What strikes me most about this passage (acknowledging that it is a paraphrase of Wiman's remarks, not direct quotation), is the dishonesty of allowing that Stevens might be a "great poet," even though his poems have the grave defects Wiman enumerates. Clearly Wiman doesn't believe Stevens is a great poet; how could someone who had "a destructive influence on modern poetry" be great? Wiman has high moral standards for poetry to meet--it mustn't be "inhuman" (that word again),"uprooted," "self-indulgent"--and manifestly Stevens's poetry doesn't measure up. (Although is is important to note that these standards are moral. There's nothing in this diatribe that actually touches on Stevens's facility as a poet, his ability to indeed think "in sounds.")
Although perhaps it is more important for a poet to be "companionable" than to dilly-dally around so much with words and stuff, more important to offer "something born of blood and emotion" (as if Stevens's poems don't contain emotion--has Wiman read "The Death of a Soldier"?) than to write skillful and provocative poems. Presumably Poetry will be publishing poems that manifest the opposite qualities Wiman describes here, and readers can decide for themselves whether they represent an advance in the art of poetry. But if I had to bet on what will be influential 50 years from now, the issues of Poetry editied by Christian Wiman or the poems of Wallace Stevens, my money is decidedly on the latter.
Thanks to John Palatella for alerting me to the ebr article.
"Chldren picking up our bones / Will never know that we were once / As quick as foxes on the hill..."
What a collosally simplisitic view of Stevens this Wiman has. One must have a mind of winter indeed.
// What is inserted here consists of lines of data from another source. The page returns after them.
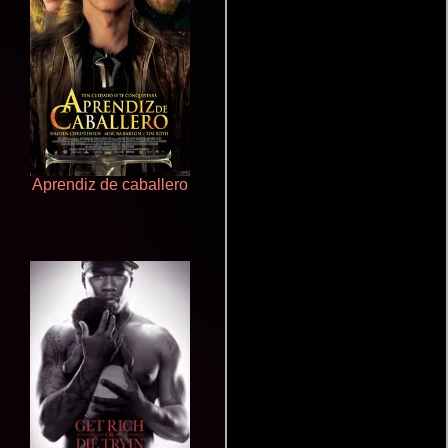
Aprendiz de caballero
De pura raza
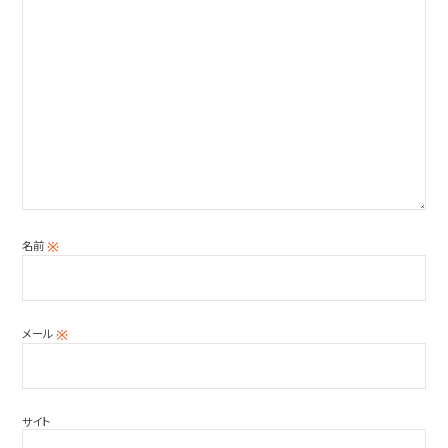
名前
※
メール
※
サイト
Posted by: Jonathan Mayhew | 01/13/2006 at 09:38 AM
Hey Dan,
This is sort of off topic, but about that "inhuman" thing... I've seen it used in two very different if not diametrically opposed contexts. The first by usually conservative commentators on art who see themselves as following in the Arnoldian tradition of art-as-high-culture that you pinpointed in your post on the New Criterion a week or so ago. A quick googling for "art" and "inhuman" brings up these:
http://www.taemag.com/issues/articleid.15393/article_detail.asp
http://www.taemag.com/issues/articleid.15401/article_detail.asp
Althought it remains more or less implicit in both articles, the idea, I gather, is that anything that deviates from the great tradition of the best known and thought (as defined by such commentators) also happens to deviate from the category of human. Now, to this end, I think (I hope) that these commentators are using "human" to refer to some brand of the idea of Humanism (like, say, Humanism vs. Scholasticism or Humanism vs. Marxism). If that's not the case, then I suppose they're denying the basic humanity of the guy who did "Piss Christ," which, given the heat of some of the rhetoric these people use, might not be so far from the truth. (Anybody remember an article where a conservative made some kind of parallel between "Piss Christ" and Abu Ghraib?)
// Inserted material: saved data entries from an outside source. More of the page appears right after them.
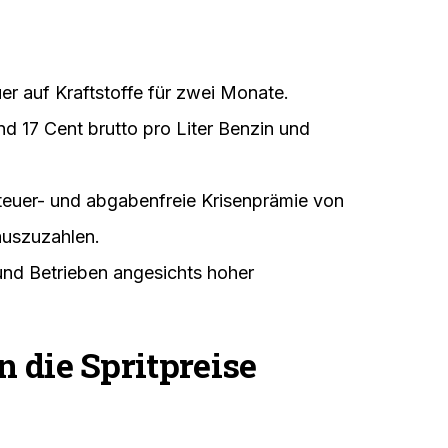
er auf Kraftstoffe für zwei Monate.
d 17 Cent brutto pro Liter Benzin und
steuer- und abgabenfreie Krisenprämie von
auszuzahlen.
und Betrieben angesichts hoher
n die Spritpreise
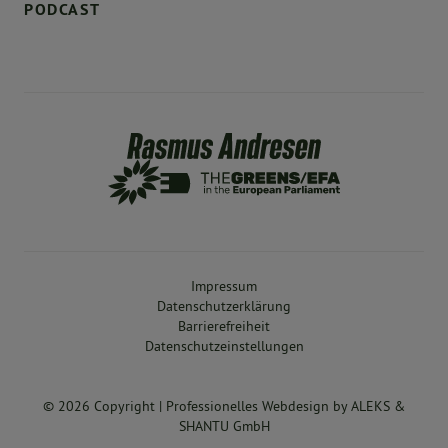
PODCAST
Impressum
Datenschutzerklärung
Barrierefreiheit
Datenschutzeinstellungen
© 2026 Copyright |
Professionelles Webdesign
by
ALEKS &
SHANTU GmbH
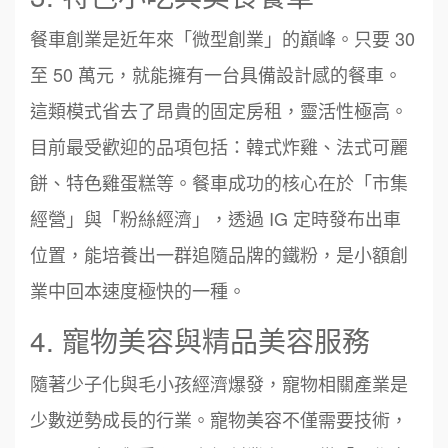
餐車創業是近年來「微型創業」的巔峰。只要 30
至 50 萬元，就能擁有一台具備設計感的餐車。
這類模式省去了昂貴的固定房租，靈活性極高。
目前最受歡迎的品項包括：韓式炸雞、法式可麗
餅、特色雞蛋糕等。餐車成功的核心在於「市集
經營」與「粉絲經濟」，透過 IG 定時發布出車
位置，能培養出一群追隨品牌的鐵粉，是小額創
業中回本速度極快的一種。
4. 寵物美容與精品美容服務
隨著少子化與毛小孩經濟爆發，寵物相關產業是
少數逆勢成長的行業。寵物美容不僅需要技術，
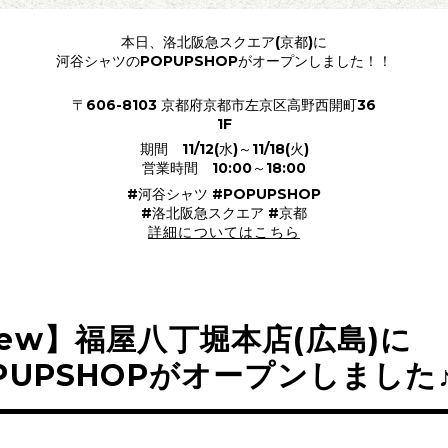
本日、洛北阪急スクエア(京都)に
河谷シャツのPOPUPSHOPがオープンしました！！
〒606-8103 京都府京都市左京区高野西開町36
1F
期間 11/12(水)～11/18(火)
営業時間 10:00～18:00
#河谷シャツ #POPUPSHOP
#洛北阪急スクエア #京都
詳細についてはこちら
ew】福屋八丁堀本店(広島)に
PUPSHOPがオープンしました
But that brings us to the second context where I've seen "inhuman" used in discussions on art/literature: namely, in Heidegger-influenced, post-structuralist talk. It usually comes up when the commentator wants to allude to the idea of "Speech speaks us" (I forget the German... it sounds cooler in German). The idea here is that we don't have control over language, that language is a kind of machine that controls or speaks for us. Inhuman is called for in this context because it's as if the human element, or at least what we think of as the human element (warmth, freedom, abruptness), is suppressed by a language which weighs down upon us.
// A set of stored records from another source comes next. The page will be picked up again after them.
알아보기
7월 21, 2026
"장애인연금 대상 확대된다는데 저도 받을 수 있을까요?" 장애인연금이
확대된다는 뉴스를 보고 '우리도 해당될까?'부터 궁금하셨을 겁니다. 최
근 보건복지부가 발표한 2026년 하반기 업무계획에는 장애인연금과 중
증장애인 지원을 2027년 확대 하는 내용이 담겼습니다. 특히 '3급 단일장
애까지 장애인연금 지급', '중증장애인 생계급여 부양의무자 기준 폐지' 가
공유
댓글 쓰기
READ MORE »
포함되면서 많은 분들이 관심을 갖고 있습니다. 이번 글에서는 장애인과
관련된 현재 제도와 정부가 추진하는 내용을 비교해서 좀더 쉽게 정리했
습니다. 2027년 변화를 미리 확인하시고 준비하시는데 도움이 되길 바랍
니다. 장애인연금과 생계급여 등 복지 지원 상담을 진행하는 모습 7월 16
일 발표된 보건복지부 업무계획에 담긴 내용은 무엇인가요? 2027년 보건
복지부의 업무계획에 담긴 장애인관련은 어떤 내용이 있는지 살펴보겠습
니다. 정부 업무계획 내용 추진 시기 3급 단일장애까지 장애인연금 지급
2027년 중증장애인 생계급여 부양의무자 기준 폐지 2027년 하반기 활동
Posted by: JK | 01/13/2006 at 02:15 PM
And innovative writers such as Ron Sukenick have said that we are all 'posthuman' now. This perhaps relates to JK's point about collective language, whereby language speaks through us, overriding the individual ego. However, with Sukenick et al this is seen as a good thing, while the 'posthuman' condition is simply our reality (neither intrinsically good nor bad).
Posted by: Nick | 01/13/2006 at 03:33 PM
On the "more people should write in meter" issue mentioned in your first installment, I find that one of the notable things about Stevens is his use of short blank verse--a thing that must have seemed counter-intuitive at the time.